ICMS: o perigo mora nos detalhes

O Imposto sobre Circulação de Mercadorias e Prestação de Serviços de Transporte Interestadual e Intermunicipal e de Comunicação, mais conhecido como ICMS, é um tributo de competência estadual indireto, não-cumulativo, com disposições gerais contidas na Constituição Federal de 1988 e na Lei Complementar n. 87/96 (Lei Kandir).

Dentre suas inúmeras feições, as operações e prestações interestaduais que destinam bens e serviços a consumidores finais, nos termos das alterações trazidas pela Emenda Constitucional n. 87/2015 (incisos VII e VII do §2º do art. 155 da Constituição Federal), ganharam atenção no final de 2020 com o início do julgamento da  Ação Direta de Inconstitucionalidade (ADI) 5469, de relatoria do Ministro Dias Toffoli e do Recurso Extraordinário (RE) 1287019, com repercussão geral (Tema 1093), de relatoria do Ministro Marco Aurélio.

Se antes da mencionada alteração constitucional, o art. 155, §2°, incisos VII e VIII, permitia aos Estados exigirem o diferencial de alíquota – DIFAL (diferença entre alíquota interna e interestadual) apenas nas operações interestaduais que destinassem mercadorias ou serviços a consumidores finais contribuintes do imposto, depois dela os Estados puderam também passar a exigir para si o DIFAL do ICMS também nas operações envolvendo não-contribuintes do imposto. 

A partir daí, identificar se o destinatário final é ou não contribuinte do ICMS passou a ser importante apenas para determinar a responsabilidade do recolhimento do tributo; o destinatário da mercadoria ou serviço, no caso dele próprio ser contribuinte do ICMS, ou o remetente, quando a operação destinar a mercadoria a um não-contribuinte.

“De certo modo, todo mundo já sabe disso – está codificado em mitos, provérbios, clichês, máximas, epigramas”, dizia  David Foster Wallace: o diabo mora nos detalhes. 

E foram nos detalhes da regulamentação do novo mandamento constitucional introduzido pela EC 87/2015, que os Estados e o Distrito Federal firmaram, no âmbito do Conselho Nacional de Política Fazendária – Confaz, o Convênio ICMS nº 93, em 17 de setembro de 2015, com detalhes pecaminosos.

Suas disposições entraram em vigor em 1º de janeiro de 2016 e tem por objetivo a padronização dos “procedimentos a serem observados nas operações e prestações que destinem bens e serviços a consumidor final não contribuinte do ICMS, localizado em outra unidade federada”.

E referido convênio foi celebrado em virtude da ausência de edição de lei complementar destinada a tratar sobre normas gerais tributárias.

O Plenário do Supremo Tribunal Federal – STF, em 11 de novembro de 2020, iniciou o julgamento conjunto sobre as controvérsias desse verdadeiro movimento legislativo do Confaz e ambos os Ministros relatores votaram pela procedência da ADI e provimento do recurso para declará-lo irregular.

Em suma, o Ministro Dias Toffoli consignou que não pode o convênio suprir ausência de lei complementar, dispondo sobre obrigação tributária, contribuintes, bases de cálculo/alíquotas e créditos de ICMS nas operações ou prestações interestaduais com consumidor final não contribuinte do imposto.

Já o Ministro Marco Aurélio, por sua vez, acreditou que houve usurpação de competência da União, a quem cabe editar norma geral sobre matéria tributária.
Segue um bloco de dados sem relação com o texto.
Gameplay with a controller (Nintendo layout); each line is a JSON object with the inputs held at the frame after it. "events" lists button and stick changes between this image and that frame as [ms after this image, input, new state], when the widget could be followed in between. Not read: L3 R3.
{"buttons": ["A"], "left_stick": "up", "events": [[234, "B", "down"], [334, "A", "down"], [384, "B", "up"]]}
Ressaltou, ainda, a inadequação do instrumento utilizado e observou que não é possível que elementos essenciais do imposto sejam disciplinados por meio de convênio.

Temas como a divergência conceitual entre Estados a respeito da definição do destino da mercadoria (se o que vale é o físico ou o jurídico) e a indevida imposição aos remetentes de uma obrigação tributária acompanhada de mais inúmeras obrigações acessórias a serem observadas sob pena de severas multas vêm à tona e não deixam esquecer que, para além da flagrante inconstitucionalidade decorrente da violação ao princípio da reserva de lei complementar (art. 146, da CF), o diabo mora é nos detalhes.

Artigo escrito por Paulo Patrezze com colaboração de Paola Pandochi.